+++ RECORDS SHOWN

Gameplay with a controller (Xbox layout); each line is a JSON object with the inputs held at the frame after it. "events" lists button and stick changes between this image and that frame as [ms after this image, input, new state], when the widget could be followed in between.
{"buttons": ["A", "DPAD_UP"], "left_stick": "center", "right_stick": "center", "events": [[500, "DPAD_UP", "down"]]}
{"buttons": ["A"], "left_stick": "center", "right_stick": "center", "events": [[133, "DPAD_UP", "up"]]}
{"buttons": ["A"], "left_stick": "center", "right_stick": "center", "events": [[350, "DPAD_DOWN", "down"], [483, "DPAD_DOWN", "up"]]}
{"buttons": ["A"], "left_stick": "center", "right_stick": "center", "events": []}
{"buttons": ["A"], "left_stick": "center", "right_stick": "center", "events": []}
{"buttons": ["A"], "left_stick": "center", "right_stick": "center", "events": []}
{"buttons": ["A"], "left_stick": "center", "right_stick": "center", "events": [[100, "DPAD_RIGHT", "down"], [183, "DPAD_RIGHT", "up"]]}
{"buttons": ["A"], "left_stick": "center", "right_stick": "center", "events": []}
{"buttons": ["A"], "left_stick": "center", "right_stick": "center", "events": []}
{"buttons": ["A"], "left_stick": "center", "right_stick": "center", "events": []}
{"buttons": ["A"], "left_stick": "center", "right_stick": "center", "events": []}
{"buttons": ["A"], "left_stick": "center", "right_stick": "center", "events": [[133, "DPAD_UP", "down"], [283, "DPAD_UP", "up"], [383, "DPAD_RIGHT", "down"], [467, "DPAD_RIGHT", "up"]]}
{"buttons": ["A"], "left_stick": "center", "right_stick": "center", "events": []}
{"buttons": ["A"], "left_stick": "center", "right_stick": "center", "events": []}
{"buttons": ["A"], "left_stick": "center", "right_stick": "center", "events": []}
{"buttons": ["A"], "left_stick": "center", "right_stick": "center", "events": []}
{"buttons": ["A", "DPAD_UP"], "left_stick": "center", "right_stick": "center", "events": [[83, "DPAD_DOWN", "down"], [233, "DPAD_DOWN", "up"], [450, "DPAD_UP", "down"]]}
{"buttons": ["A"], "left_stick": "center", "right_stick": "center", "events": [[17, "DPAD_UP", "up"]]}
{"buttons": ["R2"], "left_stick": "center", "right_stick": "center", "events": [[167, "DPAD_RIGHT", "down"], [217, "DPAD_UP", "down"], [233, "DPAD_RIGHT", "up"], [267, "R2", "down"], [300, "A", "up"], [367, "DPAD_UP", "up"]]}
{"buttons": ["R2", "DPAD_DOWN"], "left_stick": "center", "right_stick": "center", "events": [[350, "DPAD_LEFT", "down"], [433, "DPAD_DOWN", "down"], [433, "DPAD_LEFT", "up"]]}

++++++

## TASK OBJECTIVE
All the data above should be set down a second time, exactly.

## TASK ANSWER
Gameplay with a controller (Xbox layout); each line is a JSON object with the inputs held at the frame after it. "events" lists button and stick changes between this image and that frame as [ms after this image, input, new state], when the widget could be followed in between.
{"buttons": ["A", "DPAD_UP"], "left_stick": "center", "right_stick": "center", "events": [[500, "DPAD_UP", "down"]]}
{"buttons": ["A"], "left_stick": "center", "right_stick": "center", "events": [[133, "DPAD_UP", "up"]]}
{"buttons": ["A"], "left_stick": "center", "right_stick": "center", "events": [[350, "DPAD_DOWN", "down"], [483, "DPAD_DOWN", "up"]]}
{"buttons": ["A"], "left_stick": "center", "right_stick": "center", "events": []}
{"buttons": ["A"], "left_stick": "center", "right_stick": "center", "events": []}
{"buttons": ["A"], "left_stick": "center", "right_stick": "center", "events": []}
{"buttons": ["A"], "left_stick": "center", "right_stick": "center", "events": [[100, "DPAD_RIGHT", "down"], [183, "DPAD_RIGHT", "up"]]}
{"buttons": ["A"], "left_stick": "center", "right_stick": "center", "events": []}
{"buttons": ["A"], "left_stick": "center", "right_stick": "center", "events": []}
{"buttons": ["A"], "left_stick": "center", "right_stick": "center", "events": []}
{"buttons": ["A"], "left_stick": "center", "right_stick": "center", "events": []}
{"buttons": ["A"], "left_stick": "center", "right_stick": "center", "events": [[133, "DPAD_UP", "down"], [283, "DPAD_UP", "up"], [383, "DPAD_RIGHT", "down"], [467, "DPAD_RIGHT", "up"]]}
{"buttons": ["A"], "left_stick": "center", "right_stick": "center", "events": []}
{"buttons": ["A"], "left_stick": "center", "right_stick": "center", "events": []}
{"buttons": ["A"], "left_stick": "center", "right_stick": "center", "events": []}
{"buttons": ["A"], "left_stick": "center", "right_stick": "center", "events": []}
{"buttons": ["A", "DPAD_UP"], "left_stick": "center", "right_stick": "center", "events": [[83, "DPAD_DOWN", "down"], [233, "DPAD_DOWN", "up"], [450, "DPAD_UP", "down"]]}
{"buttons": ["A"], "left_stick": "center", "right_stick": "center", "events": [[17, "DPAD_UP", "up"]]}
{"buttons": ["R2"], "left_stick": "center", "right_stick": "center", "events": [[167, "DPAD_RIGHT", "down"], [217, "DPAD_UP", "down"], [233, "DPAD_RIGHT", "up"], [267, "R2", "down"], [300, "A", "up"], [367, "DPAD_UP", "up"]]}
{"buttons": ["R2", "DPAD_DOWN"], "left_stick": "center", "right_stick": "center", "events": [[350, "DPAD_LEFT", "down"], [433, "DPAD_DOWN", "down"], [433, "DPAD_LEFT", "up"]]}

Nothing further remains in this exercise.